--- Start of Document passage ---

After this Thanksgiving and with Christmas coming up, I start to think about my parents' divorce. Here's the story:
My parents have been officially divorced for a couple of years now. For the first two years since my dad announced that he was divorcing my mom - to all of our shock - we didn't talk or see each other. He moved out of our (my mom and I's) house and in with his "girlfriend." Finally, after not talking to him in a very long time, and having been dating Paul (my now fianc?) for about 6 months, I wrote him a letter saying that I was upset that he didn't know about the amazing man that I am now privileged enough to say I am marrying. We got together a couple of times since then, even spending some time with him and his family around Christmas. It was awkward but was getting better...
Paul and I got engaged in May. Up until that point, I was the one calling... breaking the news of the engagement included. I called him to tell him the great news and we planned on getting together to talk about our plans and to catch up. Since the initial getting together after the engagement, I tried to keep calling him to update him on wedding plans that we being made.
Eventually the topic of who was walking me down the aisle came up. I have decided to not have my father walk me down the aisle. It's a personal decision that I had to think (and cry) about before I could figure things out in my head and in my heart. When I told him this news, he said that it was my wedding and I should do what makes me happy (exact quote). Since then, his girlfriend left me a voicemail in August about how it's not right and it's always been about money for me (Wasn't I the one who contacted him and broke the silence? and I never asked for money by the way, they offered it.). I wish I could play the recording through this post because I have never been talked to in that way in my entire life. We ended up meeting to talk about it more and I stood my ground. His girlfriend blamed the fact that we didn't talk on me and accused us of "using" them since they would have us over to their house - I'm like "Sorry to have things at your place, would you like to have things at your ex-wife's house instead?"

--- End of Document passage ---
--- Start of Record list ---

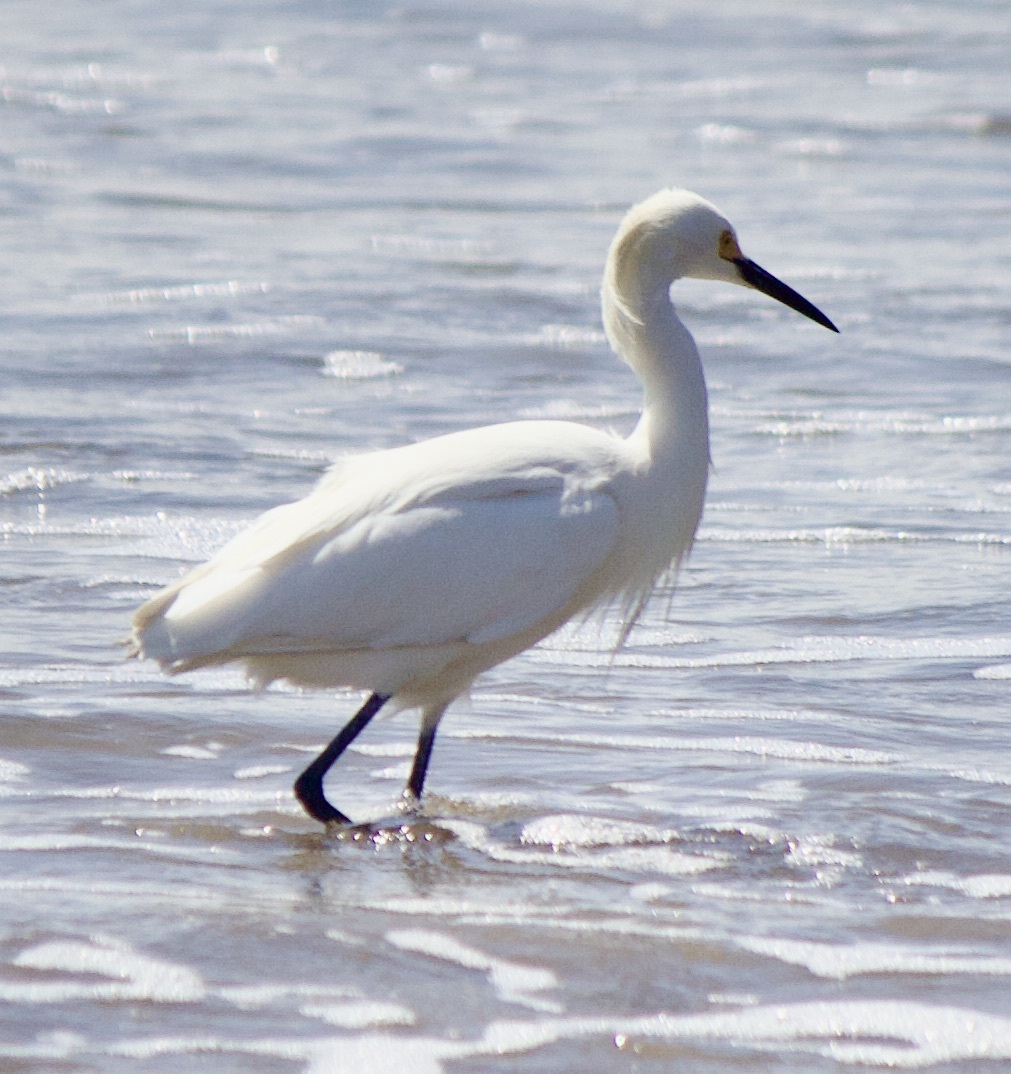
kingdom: Animalia
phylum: Chordata
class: Aves
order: Pelecaniformes
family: Ardeidae
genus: Egretta
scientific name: Egretta thula
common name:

--- End of Record list ---

- Required tasks
1. Answer these questions from the post about the parents' divorce, one answer per line:
(a) For about how long had the writer been dating Paul when the letter to the father was written?
(b) In what month did the writer and Paul get engaged?
(c) In what month did the father's girlfriend leave the voicemail?
2. Using the post about the parents' divorce, explain in one to three sentences why the writer sent the father a letter after their long silence.
3. Please print the passage of the post about the parents' divorce between "Paul and I got" and "we being made.", inclusive.

- Answer list
1.
(a) About 6 months.
(b) May.
(c) August.

2. The writer was upset that the father knew nothing about Paul, the man the writer is now marrying. After a very long time without talking to him, the writer wrote the letter to say so.

3.
Paul and I got engaged in May. Up until that point, I was the one calling... breaking the news of the engagement included. I called him to tell him the great news and we planned on getting together to talk about our plans and to catch up. Since the initial getting together after the engagement, I tried to keep calling him to update him on wedding plans that we being made.